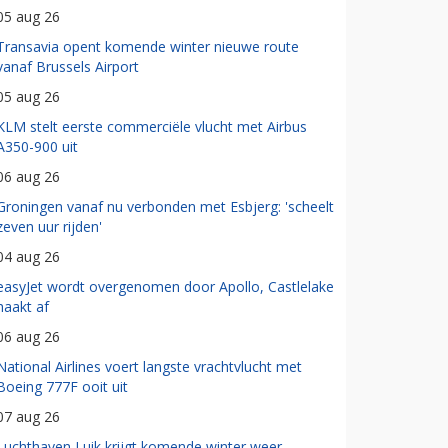
05 aug 26
Transavia opent komende winter nieuwe route
vanaf Brussels Airport
05 aug 26
KLM stelt eerste commerciële vlucht met Airbus
A350-900 uit
06 aug 26
Groningen vanaf nu verbonden met Esbjerg: 'scheelt
zeven uur rijden'
04 aug 26
easyJet wordt overgenomen door Apollo, Castlelake
haakt af
06 aug 26
National Airlines voert langste vrachtvlucht met
Boeing 777F ooit uit
07 aug 26
Luchthaven Luik krijgt komende winter weer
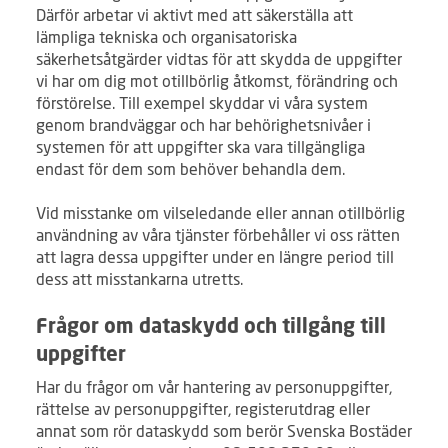
Därför arbetar vi aktivt med att säkerställa att
lämpliga tekniska och organisatoriska
säkerhetsåtgärder vidtas för att skydda de uppgifter
vi har om dig mot otillbörlig åtkomst, förändring och
förstörelse. Till exempel skyddar vi våra system
genom brandväggar och har behörighetsnivåer i
systemen för att uppgifter ska vara tillgängliga
endast för dem som behöver behandla dem.
Vid misstanke om vilseledande eller annan otillbörlig
användning av våra tjänster förbehåller vi oss rätten
att lagra dessa uppgifter under en längre period till
dess att misstankarna utretts.
Frågor om dataskydd och tillgång till
uppgifter
Har du frågor om vår hantering av personuppgifter,
rättelse av personuppgifter, registerutdrag eller
annat som rör dataskydd som berör Svenska Bostäder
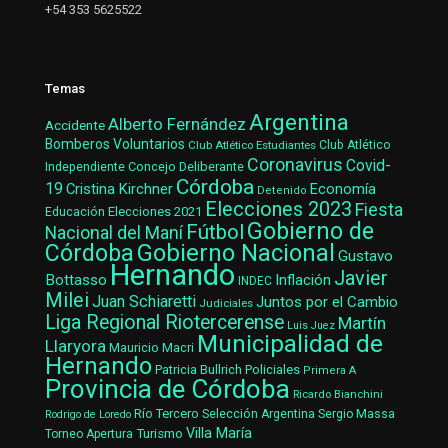
+54 353 5625522
Temas
Argentina
Alberto Fernández
Accidente
Bomberos Voluntarios
Club Atlético Estudiantes
Club Atlético
Coronavirus
Covid-
Concejo Deliberante
Independiente
Córdoba
19
Cristina Kirchner
Economía
Detenido
Elecciones 2023
Fiesta
Elecciones 2021
Educación
Gobierno de
Fútbol
Nacional del Maní
Gobierno Nacional
Córdoba
Gustavo
Hernando
Javier
Bottasso
Inflación
INDEC
Milei
Juan Schiaretti
Juntos por el Cambio
Judiciales
Liga Regional Riotercerense
Martín
Luis Juez
Municipalidad de
Llaryora
Mauricio Macri
Hernando
Patricia Bullrich
Policiales
Primera A
Provincia de Córdoba
Ricardo Bianchini
Río Tercero
Selección Argentina
Sergio Massa
Rodrigo de Loredo
Villa María
Turismo
Torneo Apertura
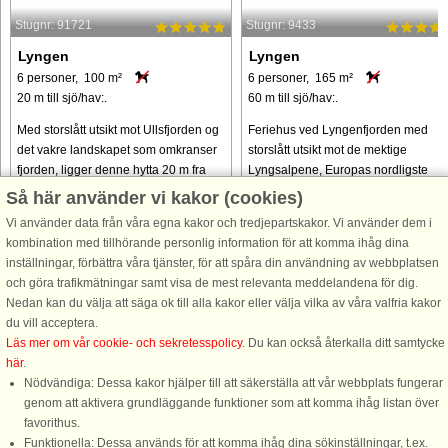
Stugnr: 91721
Stugnr: 9433
Lyngen
Lyngen
6 personer, 100 m²
6 personer, 165 m²
20 m till sjö/hav:.
60 m till sjö/hav:.
Med storslått utsikt mot Ullsfjorden og
Feriehus ved Lyngenfjorden med
det vakre landskapet som omkranser
storslått utsikt mot de mektige
fjorden, ligger denne hytta 20 m fra
Lyngsalpene, Europas nordligste
fjorden i den lille bygda Sør-
alpeområde. Flott sted for vinter- og
Så här använder vi kakor (cookies)
Lenangen. Når midnattsola skinner på
nordlysopplevelse. Midnattssol kan
Vi använder data från våra egna kakor och tredjepartskakor. Vi använder dem i
vakre vår- og sommernetter, ...
oppleves vår og sommer. Sentralt ...
kombination med tillhörande personlig information för att komma ihåg dina
från 16.567 SEK
från 13.056 SEK
inställningar, förbättra våra tjänster, för att spåra din användning av webbplatsen
och göra trafikmätningar samt visa de mest relevanta meddelandena för dig.
Nedan kan du välja att säga ok till alla kakor eller välja vilka av våra valfria kakor
du vill acceptera.
Läs mer om vår cookie- och sekretesspolicy
. Du kan också återkalla ditt samtycke
här
.
Nödvändiga: Dessa kakor hjälper till att säkerställa att vår webbplats fungerar
genom att aktivera grundläggande funktioner som att komma ihåg listan över
favorithus.
Funktionella: Dessa används för att komma ihåg dina sökinställningar, t.ex.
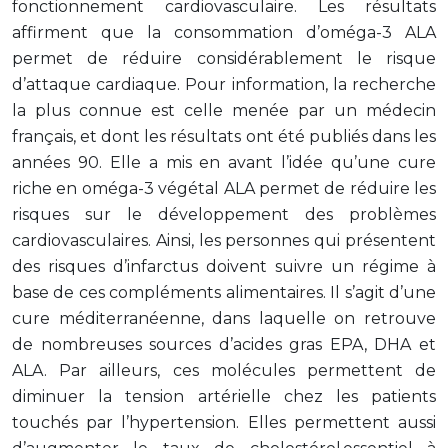
fonctionnement cardiovasculaire. Les résultats
affirment que la consommation d’oméga-3 ALA
permet de réduire considérablement le risque
d’attaque cardiaque. Pour information, la recherche
la plus connue est celle menée par un médecin
français, et dont les résultats ont été publiés dans les
années 90. Elle a mis en avant l’idée qu’une cure
riche en oméga-3 végétal ALA permet de réduire les
risques sur le développement des problèmes
cardiovasculaires. Ainsi, les personnes qui présentent
des risques d’infarctus doivent suivre un régime à
base de ces compléments alimentaires. Il s’agit d’une
cure méditerranéenne, dans laquelle on retrouve
de nombreuses sources d’acides gras EPA, DHA et
ALA. Par ailleurs, ces molécules permettent de
diminuer la tension artérielle chez les patients
touchés par l’hypertension. Elles permettent aussi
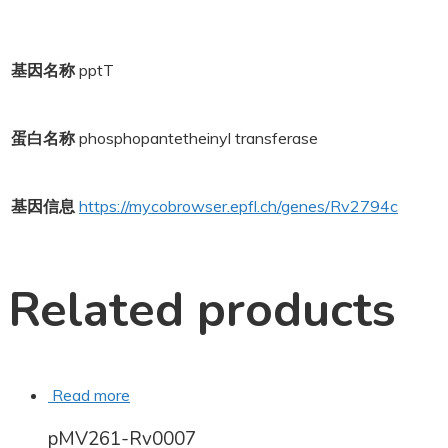
基因名称
pptT
蛋白名称
phosphopantetheinyl transferase
基因信息
https://mycobrowser.epfl.ch/genes/Rv2794c
Related products
Read more
pMV261-Rv0007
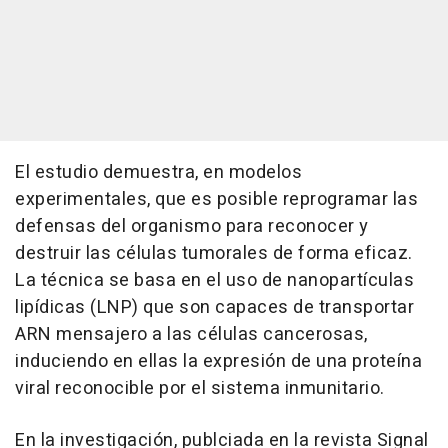
El estudio demuestra, en modelos
experimentales, que es posible reprogramar las
defensas del organismo para reconocer y
destruir las células tumorales de forma eficaz.
La técnica se basa en el uso de nanopartículas
lipídicas (LNP) que son capaces de transportar
ARN mensajero a las células cancerosas,
induciendo en ellas la expresión de una proteína
viral reconocible por el sistema inmunitario.
En la investigación, publciada en la revista Signal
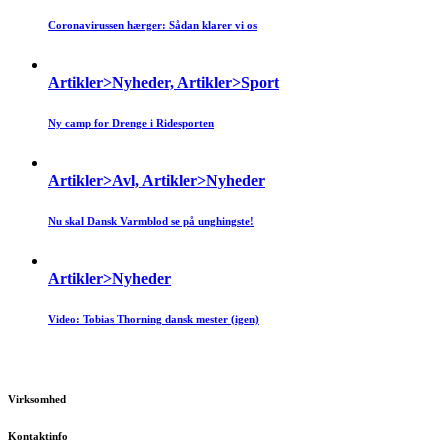
Coronavirussen hærger: Sådan klarer vi os
Artikler>Nyheder, Artikler>Sport
Ny camp for Drenge i Ridesporten
Artikler>Avl, Artikler>Nyheder
Nu skal Dansk Varmblod se på unghingste!
Artikler>Nyheder
Video: Tobias Thorning dansk mester (igen)
Virksomhed
Kontaktinfo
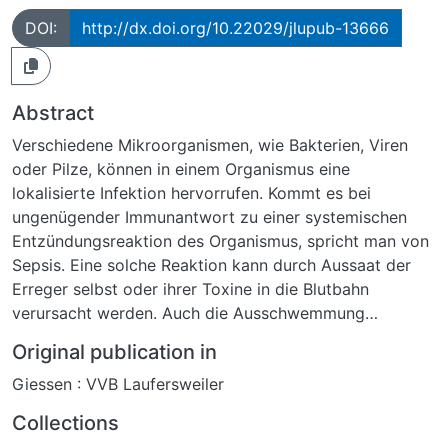
DOI:
http://dx.doi.org/10.22029/jlupub-13666
Abstract
Verschiedene Mikroorganismen, wie Bakterien, Viren
oder Pilze, können in einem Organismus eine
lokalisierte Infektion hervorrufen. Kommt es bei
ungenügender Immunantwort zu einer systemischen
Entzündungsreaktion des Organismus, spricht man von
Sepsis. Eine solche Reaktion kann durch Aussaat der
Erreger selbst oder ihrer Toxine in die Blutbahn
verursacht werden. Auch die Ausschwemmung
bestimmter Bakterientoxine kann eine solche Reaktion
Original publication in
hervorrufen. Trotz intensiver Forschung und
Giessen : VVB Laufersweiler
verbesserter Therapiemöglichkeiten stellt die Mortalität
bei der Sepsis weiterhin ein großes Problem der
Collections
modernen Medizin dar. Im Rahmen des septischen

※

[WHAT YOU ARE ASKED TO DO] From the line that contains "Video: Tobias Thorning dansk mester (igen)" to the end of the listing, give every line again exactly as written. Leave the pictures out.

[EXERCISE OUTPUT]
Video: Tobias Thorning dansk mester (igen)
Virksomhed
Kontaktinfo
DOI:
http://dx.doi.org/10.22029/jlupub-13666
Abstract
Verschiedene Mikroorganismen, wie Bakterien, Viren
oder Pilze, können in einem Organismus eine
lokalisierte Infektion hervorrufen. Kommt es bei
ungenügender Immunantwort zu einer systemischen
Entzündungsreaktion des Organismus, spricht man von
Sepsis. Eine solche Reaktion kann durch Aussaat der
Erreger selbst oder ihrer Toxine in die Blutbahn
verursacht werden. Auch die Ausschwemmung
bestimmter Bakterientoxine kann eine solche Reaktion
Original publication in
hervorrufen. Trotz intensiver Forschung und
Giessen : VVB Laufersweiler
verbesserter Therapiemöglichkeiten stellt die Mortalität
bei der Sepsis weiterhin ein großes Problem der
Collections
modernen Medizin dar. Im Rahmen des septischen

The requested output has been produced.